I am a mechanical engineering student and I am working on a research project where we want to use a reverse biased segmented photodiode (OSI SPOT2DMI series) to detect deflections from a high speed laser. We are trying to detect very small variations in the laser signal so there is a large noise signal to deal with. Up until a month ago I had very little knowledge on photodiodes and I have never designed nor built a circuit board before so please forgive me if I am too vague or use the wrong terminology. The design I currently have utilizes four high speed op amps (OPA680 & OPA650). Two OPA680 op amps are used as transimpedance amplifiers for current to voltage conversion of each of the current signals from the segmented photodiode and another 680 is used to generate a sum signal. The OPA650 op amp is used to generate a difference signal which will later be connected to a lock-in amplifier. The laser signal we are studying is around 10MHz so according to the datasheets for each of these op amps they will meet the speed requirements.
My problem is that I don't understand how to connect the power supplies for the op amps. I am going to use a 12v battery for the reverse bias voltage and I would like to use a battery supplied voltage for the op amps instead of a bench top power supply.

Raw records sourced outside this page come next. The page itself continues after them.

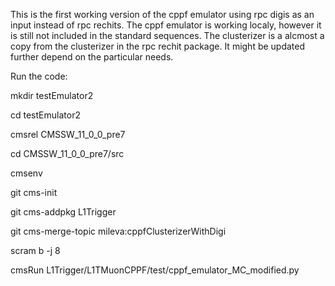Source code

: This is the first working version of the cppf emulator using rpc digis as an input instead of rpc rechits. The cppf emulator is working localy, however it is still not included in the standard sequences. The clusterizer is a alcmost a copy from the clusterizer in the rpc rechit package. It might be updated further depend on the particular needs.


Run the code:

mkdir testEmulator2

cd testEmulator2

cmsrel CMSSW_11_0_0_pre7

cd CMSSW_11_0_0_pre7/src

cmsenv

git cms-init

git cms-addpkg L1Trigger

git cms-merge-topic mileva:cppfClusterizerWithDigi

scram b -j 8

cmsRun L1Trigger/L1TMuonCPPF/test/cppf_emulator_MC_modified.py


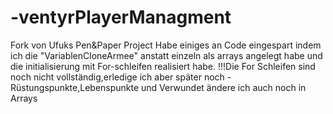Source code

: # -ventyrPlayerManagment
Fork von Ufuks Pen&Paper Project
Habe einiges an Code eingespart indem ich die  "VariablenCloneArmee" anstatt einzeln als arrays angelegt habe und die initialisierung mit For-schleifen realisiert habe.
!!!Die For Schleifen sind noch nicht vollständig,erledige ich aber später noch
-Rüstungspunkte,Lebenspunkte und Verwundet ändere ich auch noch in Arrays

I am planning on using this prototyping board and soldering on two female BNC pcb mount connectors to extract the sum and difference signals. The OPA 680 requires a +5v and -5v power supply with a max rating of +-6.5Vdc. The OPA650 has a specified operating voltage of +-5V and a max rating of +-5.5V. I don't know much about circuits but I am assuming there is some way you can split a 12Vdc battery supply into +6V and -6V supplies, which would work for the 680, but not the 650. Somebody mentioned to me that I could usse a diode, which usually has a specified voltage drop, to reduce the voltage from the battery, but I am not sure if that will work/how to do that. If there is a way for me to use a 12V battery and split it into +6V and -6V I am also unsure of how I set up my ground bus on the circuit board and how this will affect the bias voltage since the positive terminal of that battery will be connected to the ground. If you would like to see a crude sketch of my circuit I can post it and any help is appreciated!
Best Answer
Yes, there is a way to split it. Some people just use two biggish equal resistors across the supply, and use the middle as ground (it really is a reference), and the negative terminal would be your negative, and the positive, your positive.
There are some disadvantages, not the least of which is the lack of a low-impedance ground that can sink current
A better approach is a chip like the TLE2426. Just read the data sheet. An alternative is to just use two DC-to-DC converters, one to +6, and one to -6, off your 12 volts.
Also, once you have +/- 6V, you could use the appropriate voltage regulators to bring that down to +/- 5V. For example, http://www.digikey.com/product-detail/en/MC78L05BP-AP/MC78L05BP-APMSCT-ND/804696 and http://www.digikey.com/product-detail/en/MC79L05BP-AP/MC79L05BP-APMSCT-ND/804701. I haven't verified the drop outs (i.e., how much voltage you need to feed them to get your required output voltage), or asked about your current requirements, but your search term would be LDO regulator if these don't suit.